• July 10, 2020

Thailand Asked to Consider Science in Vapor Regulation

Scenes like this are rare in Thailand. This vaper in Koh Samui, Thailand could face fines or even jail. (Timothy S. Donahue)

A consumer advocacy group wants the government of Thailand to consider science as basis for ending e-cigarette ban. The group cites Hong Kong’s use of scientific studies as the basis for ending the ban on smoke-free nicotine, including vapor, heat-not-burn tobacco products (HnB) and snus.

Asa Ace Saligupta, who runs consumer group ENDS Cigarette Smoke Thailand, said the Hong Kong Legislative Council (Legco) decided to suspend the discussions on the proposed ban on vaping products, after some members of Legco’s Bills Committee on Smoking cited scientific studies showing that e-cigarettes, HnB and the likes have much lower levels of toxicants compared to combustible cigarettes, according to a release on pressat.co.uk.

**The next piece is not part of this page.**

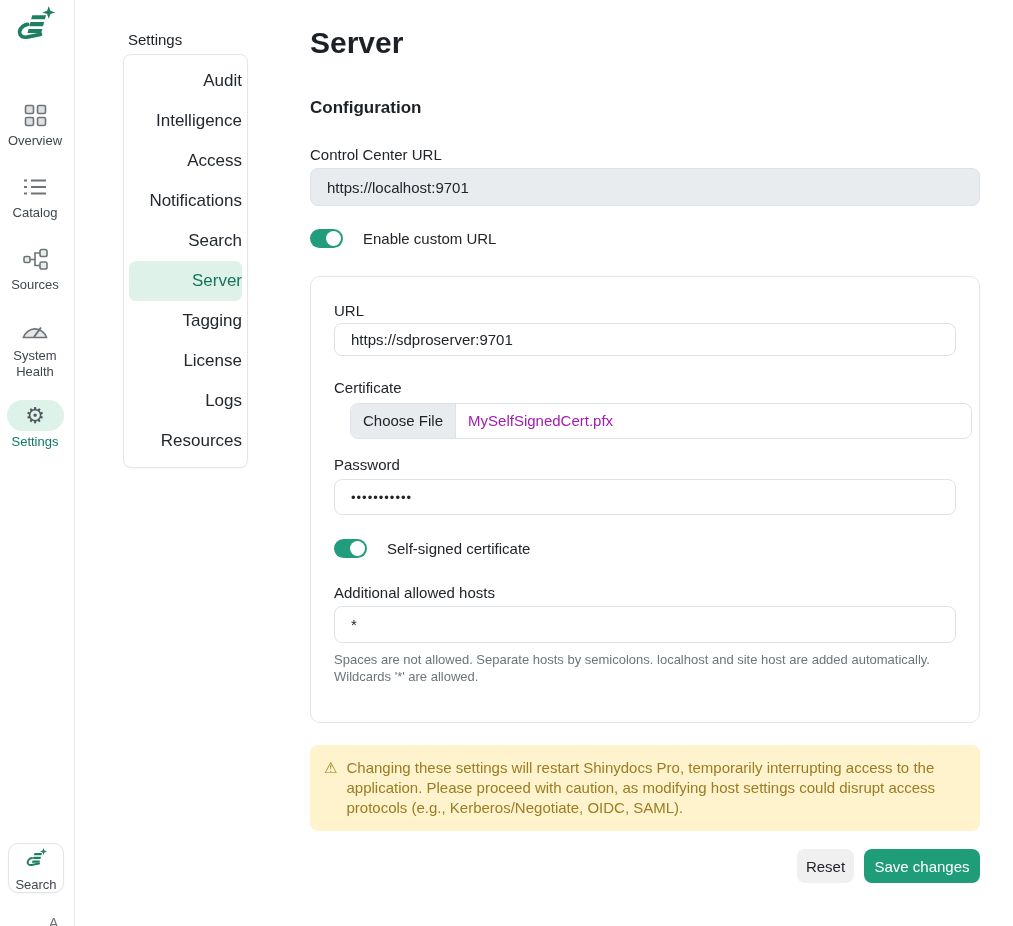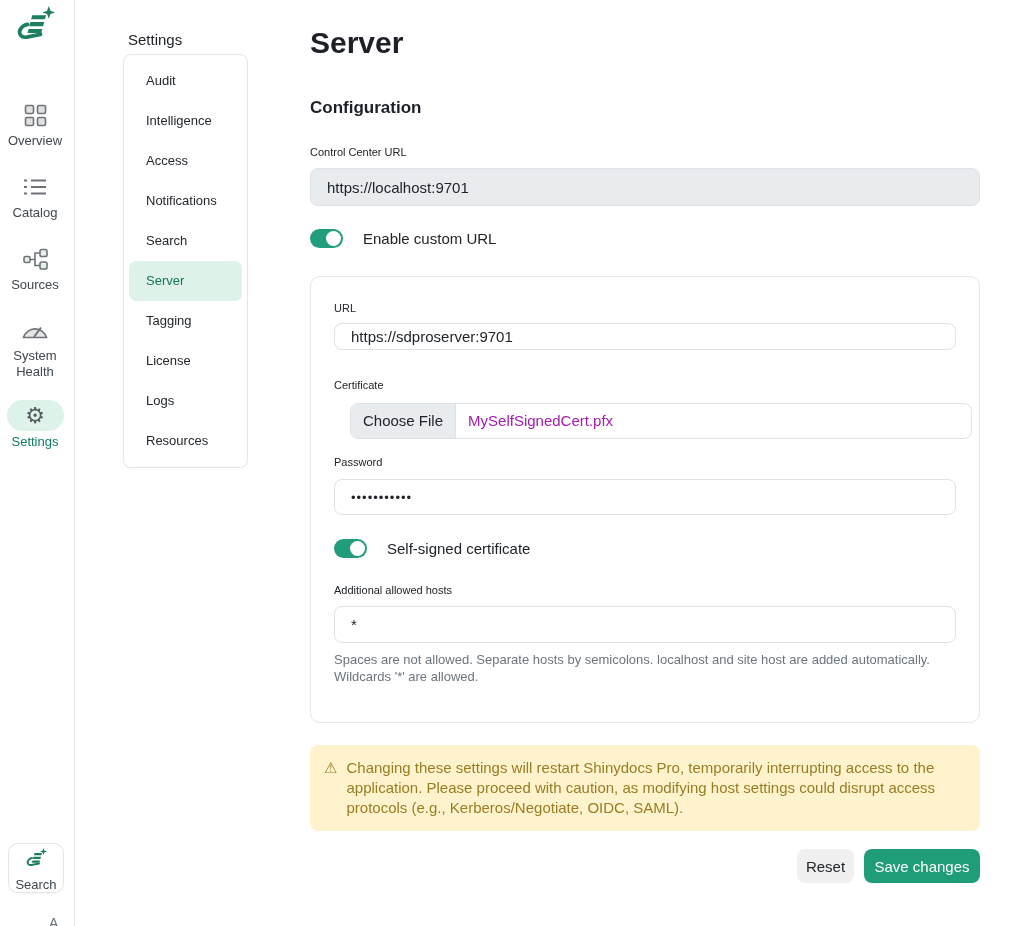"Audit" .snav-item { font-size: 13px -> 17px; text-align: none -> right }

He noted that after nine meetings, including three public hearings, the committee which was established in March 2019 decided to end the discussions on the vaping ban on June 2, 2020. The members of the committee also expressed concern that an outright ban would create more illegal channels and that the products could end up in the hands of underage users.

“The Hong Kong experience sets forward a good example of listening to opinions and engaging all parties involved, including the public sector—something that the policymakers in Thailand have avoided so far,” Saligupta said.

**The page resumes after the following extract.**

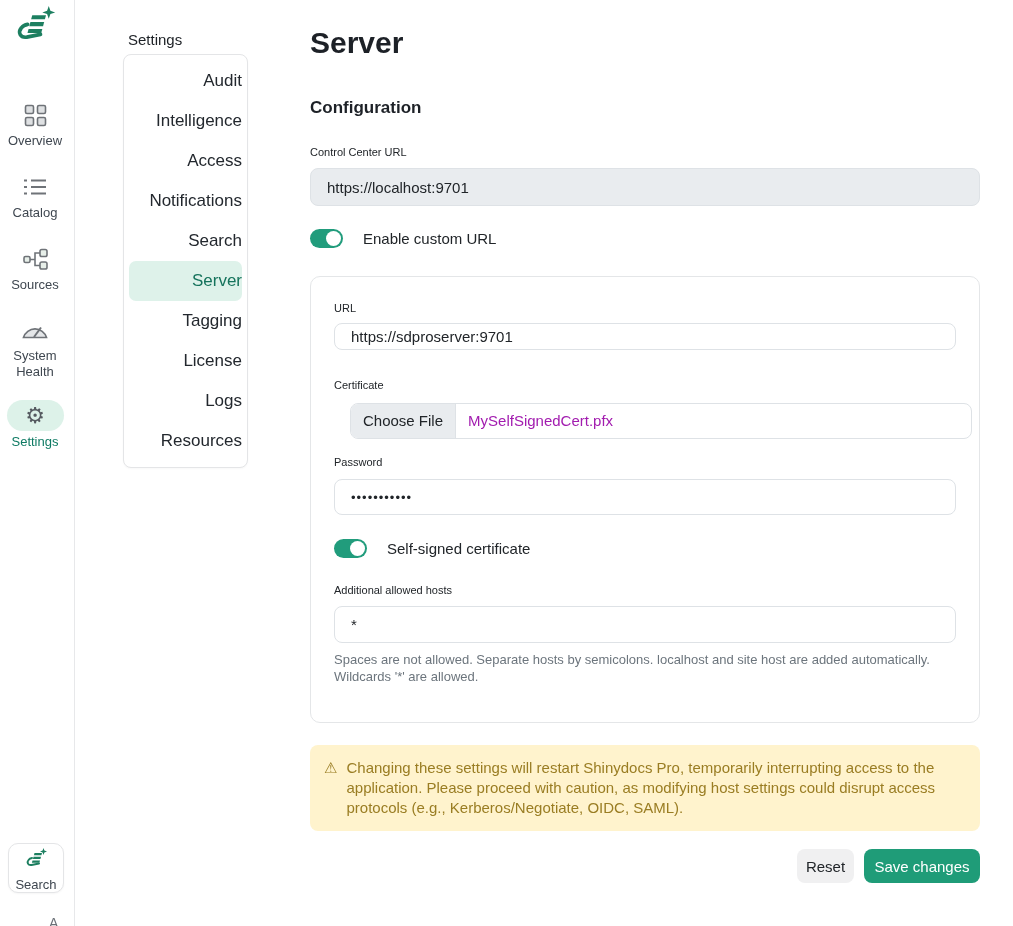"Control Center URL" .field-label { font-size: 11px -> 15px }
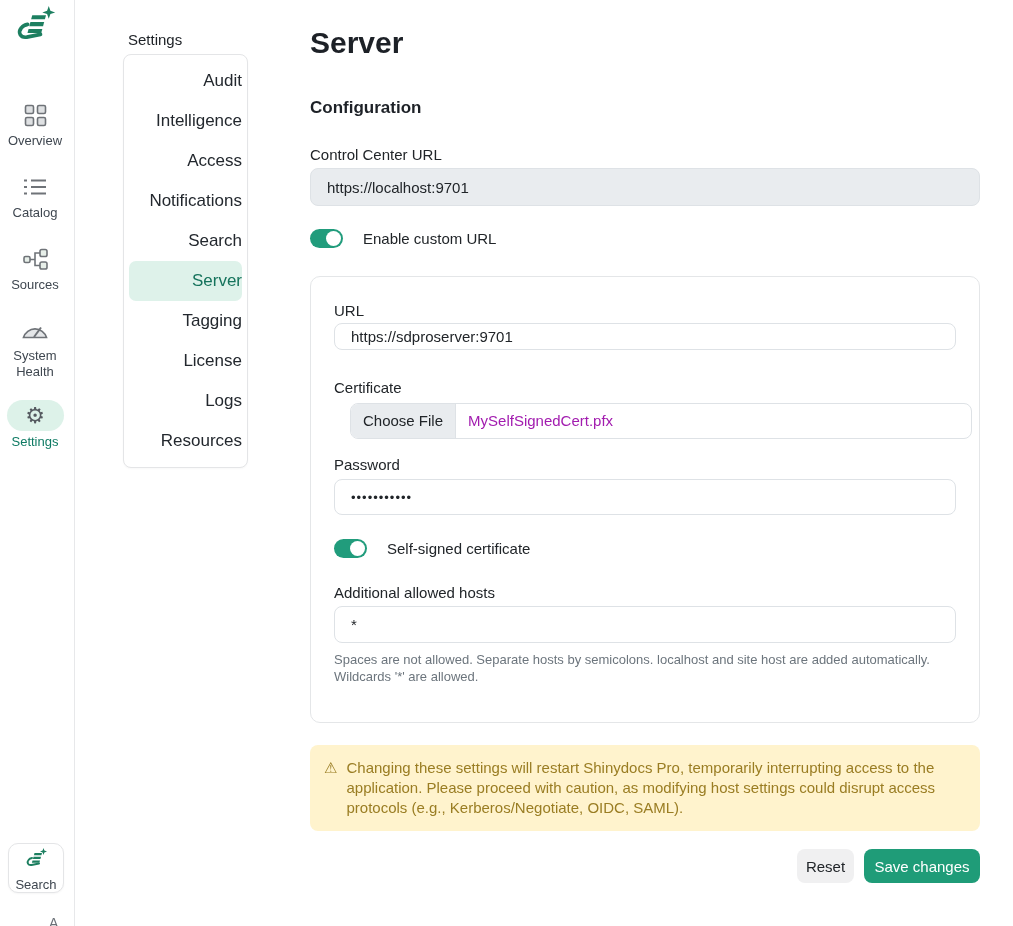"https://sdproserver:9701" input.text-input { height: 27px -> 33px }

Saligupta said his group will petition the Thai government to also set up a committee to study e-cigarettes and find suitable control channels that will enable adult Thai cigarette smokers to find safer alternatives.

“Instead of using electronic cigarettes as a tool to create fear by creating a discourse on children and youth or Covid-19, we want to call on the Thai government to set up an independent committee to seriously study the science, commercial aspects, and regulatory framework for electronic cigarettes like Hong Kong and many other countries,” he said.